** Text passage **
What Makes Audio

This page covers information about the way audio is recorded and used in digital and anolog media. This section also goes over the way that digital files are created and encoded into various digital formats and the differences between the two types of audio codecs, Lossy and Lossless.

Analog vs Digital

The best way to describe analog versus digital is that analog can be seen as having an infinite range of values, for example, if you wanted to find all the possible real numbers between 0 and 1, you’d find that there’s an infinite quantity of numbers to choose from. Digital refers to finding only the rational numbers that are relevant between 0 and 1, such as ½, ¾, ⅝, etc.

What does this mean in terms of audio?

  • In terms of Analog, what we hear in person are continual sound waves that are meant to travel to our ears smoothly, picking up any frequencies that we can hear. Analog is meant to record all types of frequencies.
  • Digital audio attempts to approximate what we are hearing by use of bit rate and fixed range of frequencies. It produces a sound wave that isn’t truly curvilinear, rather each frequency is broken up into blocks.

How was audio played before computers?

  • Back then, there were two primary formats for analog audio: tapes and vinyl
  • Tapes were the primary method of recording audio before the digital age. They involved applying a magnetic charge through a wire to a magnet, creating a magnetic field that gets transferred onto a strip of moving tape that sits close to the magnet. Two factors affect tapes: speed and width of the tape. The speed of the tape affects the quality while the width of the tape also allows for higher quality, but usually, wider tapes are used to store more audio tracks in one tape recording.
  • Vinyls weren’t primarily used for recording audio, but merely for mass distribution. Vinyls use textured groves to store audio information which can then be played back using a vinyl player. The sound quality, while not as good as tapes, vinyl was easier to distribute, took up less space compared to some of the larger tapes, and was more durable. Tapes wear down over time while being exposed to other magnetic forces, whereas vinyl can last forever, provided they don’t get physically damaged.

How is audio recorded into a digital output

Image from Wikipedia: 4-bit resolution analog comparison.png
  • PCM or Pulse Code Modulation is the most common method of taking audio signals and converting them into binary.
    • PCM reads magnetic sound waves and stores a sequence of values at certain intervals that best match the amplitude of the wave.
    • It finds these values using quantification which is essentially the process of taking an infinite range of values and mapping them to smaller sets of finite values, as discussed earlier.
    • The quantification is the process performed by the Analog-to-Digitial Converter chip (ADC), which encodes the audio signal using voltage comparators to approximate the amplitude of the sound wave for every sample
    • Each set of bits is known as “samples” which represent small parts of the audio.
  • The range of amplitude values is determined by what’s referred to as bit depth. The more bits that are in a sample, the larger the range of sound, and this will reduce the amount of noise that gets created, or what is otherwise sounds that aren’t part of the music, but rather come from the electronic devices that you use to record and play music out of.
    • Of course, like with all binary information, the higher the bit depth, the more information can be stored in a single block of data, or in this case, a sample. An 8-bit sample has a range of 255 possible amplitudes of a sound wave that it has to choose from. A 16-bit sample has 65,536 possible values, which is most commonly used in CD’s and .WAV files and such.

Sample Rate and The Nyquist-Shannon Theorem

The rate at which samples of a sound wave are played in a given second is called the sample rate. Sample rate is measured in Hertz (Hz) which is equivalent to making one full cycle (in a sine wave) per second.

** Supplied entries **
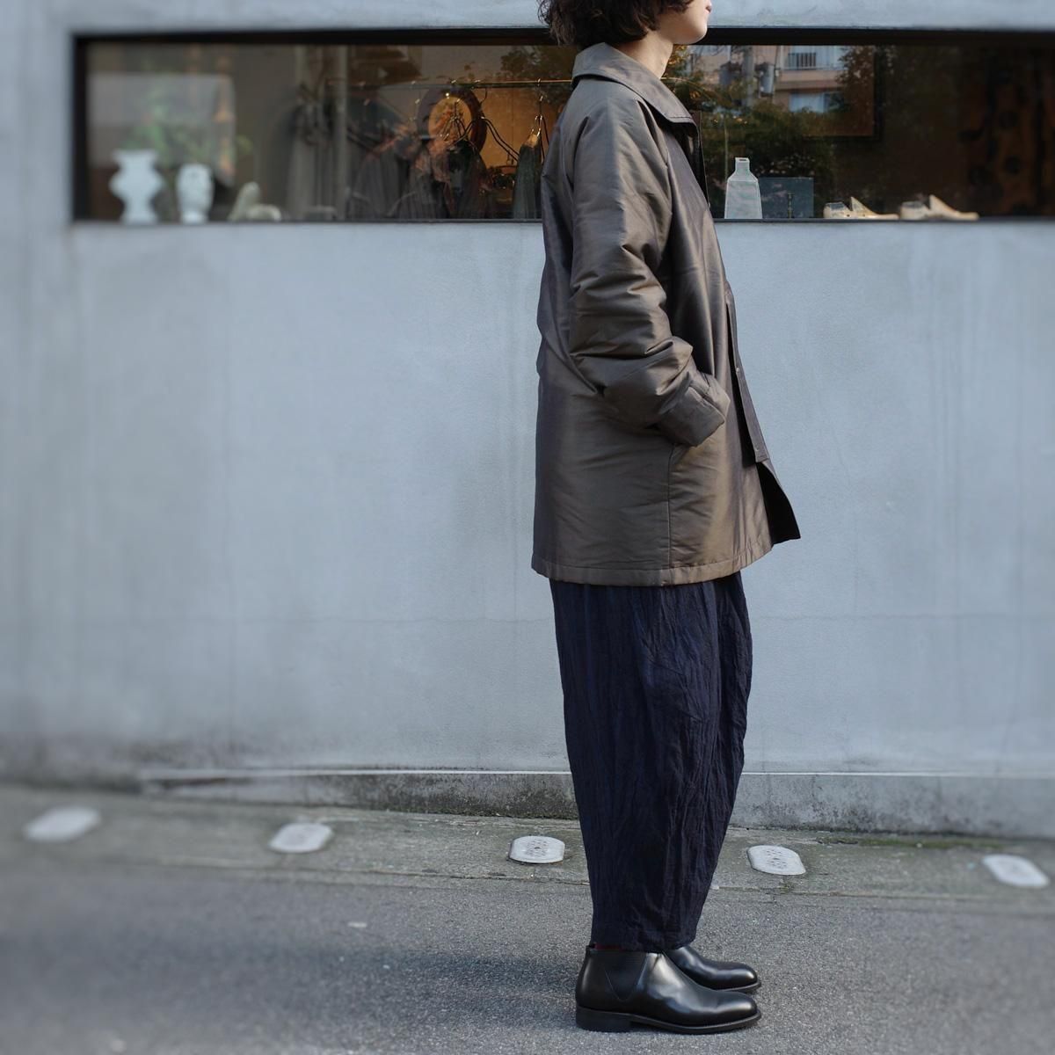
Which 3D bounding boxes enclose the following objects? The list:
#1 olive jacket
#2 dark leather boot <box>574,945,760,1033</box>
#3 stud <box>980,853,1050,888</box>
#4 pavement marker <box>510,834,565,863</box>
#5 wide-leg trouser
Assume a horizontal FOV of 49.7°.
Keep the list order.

** Work instructions **
• 1. Could you rewrite the paragraph of the audio text above that begins "The best way to describe analog versus digital" more briefly, keeping its main facts?
• 2. Could you give the audio text above again between "What Makes Audio" and "terms of audio?", inclusive, swapping "infinite" for "unlimited"?

** Responses per task **
• 1. Analog can be seen as an infinite range of values, like the endless real numbers between 0 and 1. Digital uses only the relevant rational numbers in that span, such as ½, ¾, and ⅝.

• 2.
What Makes Audio

This page covers information about the way audio is recorded and used in digital and anolog media. This section also goes over the way that digital files are created and encoded into various digital formats and the differences between the two types of audio codecs, Lossy and Lossless.

Analog vs Digital

The best way to describe analog versus digital is that analog can be seen as having an unlimited range of values, for example, if you wanted to find all the possible real numbers between 0 and 1, you’d find that there’s an unlimited quantity of numbers to choose from. Digital refers to finding only the rational numbers that are relevant between 0 and 1, such as ½, ¾, ⅝, etc.

What does this mean in terms of audio?